* Complete the following:
A: In the passage on sexual and reproductive health champions, what food are pregnant women in some rural communities restricted from eating?
B: Duplicate everything in the passage on sexual and reproductive health champions from "This collaborative approach" down to "newborn health practices.".
C: Pick up the passage on sexual and reproductive health champions where it stops and continue it.

**** Given passage ****

This collaborative approach is being applied across the program states as a network of male and female sexual and reproductive health champions has emerged with the main objective of promoting gender justice and positive sexual, reproductive, maternal, and newborn health. Religious and traditional leaders have demonstrated leadership by reinforcing positive behavior and healthy community relationships among community members. For example, many of these leaders are becoming advocates and educators on debunking myths that discourage healthy sexual, reproductive, maternal, and newborn health practices.
“There is an obvious imbalance in gender justice and access to sexual, reproductive, maternal, and newborn health among males and females in our society. For instance, pregnant women in some rural communities are restricted from eating certain nutritious food like eggs because it is believed that if they do, they are likely to give birth to children who will become thieves. There is another belief that if a pregnant woman eats proteinous foods, her unborn child may become overweight and vaginal delivery may be difficult. Furthermore, some husbands tend to discourage their wives from accessing healthcare services during pregnancy, leading to high maternal death rate from home deliveries that often result in pregnancy-related complications beyond traditional birth attendants’ capacity.

**** Information given ****

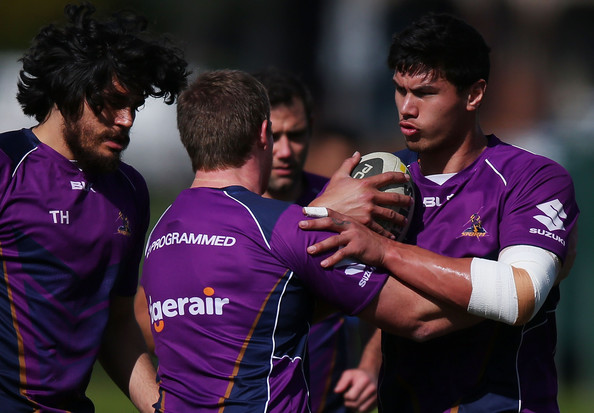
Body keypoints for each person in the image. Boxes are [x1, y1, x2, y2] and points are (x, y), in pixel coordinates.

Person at [140, 69, 482, 412]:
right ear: (264, 134)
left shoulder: (161, 232)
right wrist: (503, 294)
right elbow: (418, 317)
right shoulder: (278, 225)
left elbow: (257, 311)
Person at [299, 13, 579, 412]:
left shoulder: (531, 177)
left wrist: (384, 252)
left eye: (426, 93)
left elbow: (520, 295)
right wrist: (320, 211)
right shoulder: (375, 182)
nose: (406, 108)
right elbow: (300, 298)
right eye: (400, 90)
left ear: (474, 94)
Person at [0, 3, 188, 412]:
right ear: (69, 90)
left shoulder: (129, 189)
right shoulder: (7, 164)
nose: (127, 119)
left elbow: (117, 323)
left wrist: (161, 408)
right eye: (113, 102)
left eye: (135, 105)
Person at [252, 67, 379, 413]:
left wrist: (370, 366)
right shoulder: (226, 211)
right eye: (274, 136)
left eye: (296, 135)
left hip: (330, 400)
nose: (285, 150)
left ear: (311, 129)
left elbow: (387, 287)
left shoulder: (348, 205)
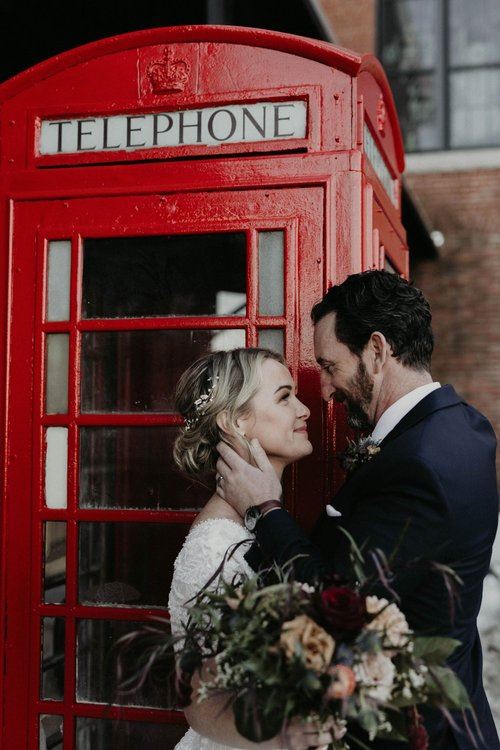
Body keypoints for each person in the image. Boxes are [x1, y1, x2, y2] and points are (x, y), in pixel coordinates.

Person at [215, 270, 500, 750]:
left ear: (377, 350)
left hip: (407, 731)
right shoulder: (465, 426)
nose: (325, 390)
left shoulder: (417, 463)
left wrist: (265, 506)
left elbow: (338, 601)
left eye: (330, 366)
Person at [168, 347, 333, 750]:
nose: (304, 410)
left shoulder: (265, 523)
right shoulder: (214, 546)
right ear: (234, 421)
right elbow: (200, 700)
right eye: (284, 397)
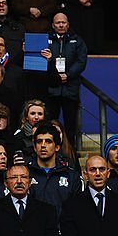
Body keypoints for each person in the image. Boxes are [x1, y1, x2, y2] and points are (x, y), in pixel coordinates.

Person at [59, 155, 118, 236]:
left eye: (102, 169)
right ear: (85, 174)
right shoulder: (71, 205)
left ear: (108, 173)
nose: (98, 174)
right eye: (93, 170)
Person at [0, 164, 59, 236]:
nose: (19, 181)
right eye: (14, 177)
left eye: (23, 177)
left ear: (30, 182)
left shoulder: (47, 210)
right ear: (6, 183)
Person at [40, 12, 88, 146]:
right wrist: (55, 75)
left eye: (63, 22)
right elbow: (39, 61)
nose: (61, 25)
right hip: (51, 89)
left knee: (70, 126)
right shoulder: (45, 40)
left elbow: (81, 61)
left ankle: (71, 152)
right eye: (58, 23)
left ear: (68, 24)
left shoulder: (77, 40)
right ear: (53, 25)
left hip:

****

* Results of the tasks:
A: Certain nutritious food, like eggs.

B:
This collaborative approach is being applied across the program states as a network of male and female sexual and reproductive health champions has emerged with the main objective of promoting gender justice and positive sexual, reproductive, maternal, and newborn health. Religious and traditional leaders have demonstrated leadership by reinforcing positive behavior and healthy community relationships among community members. For example, many of these leaders are becoming advocates and educators on debunking myths that discourage healthy sexual, reproductive, maternal, and newborn health practices.

C:
“After the training, I started creating awareness during the women’s international week of prayer and bible study in my church. I also created time and days to teach them on the dangers of giving birth at home because the woman who died last year before the program gave birth at home and not in the facility. I have also added this awareness as part of the church quarterly program to enlighten men and women members on gender justice. Male members also saw the benefits and therefore accepted the idea of child spacing and some of them have started sending their wives to access such services in the health facility even though there are still challenges as some men are yet to allow their wives to access child spacing services and antenatal care”.
– Fai Ward, Christian leader, Kaduna State
Patriarchal norms are deeply set in Nigeria. Changing the personal and social attitudes of religious and traditional leaders and the larger community requires a long-term commitment from program managers and policymakers.
The workshop model laid out here can be a useful tool to encourage discussions among community leaders, which leads to better uptake of sexual and reproductive health services in some areas. To ensure the continuity of their commitment to women and adolescent girls’ sexual and reproductive health and rights, CHAI helped establish community forums to facilitate the continued planning and implementation of community activities around women’s rights to reproductive health. CHAI continues to leverage these community forums in the program states to promote dialogue on women and adolescent girls’ sexual and reproductive health and rights and their access to relevant services.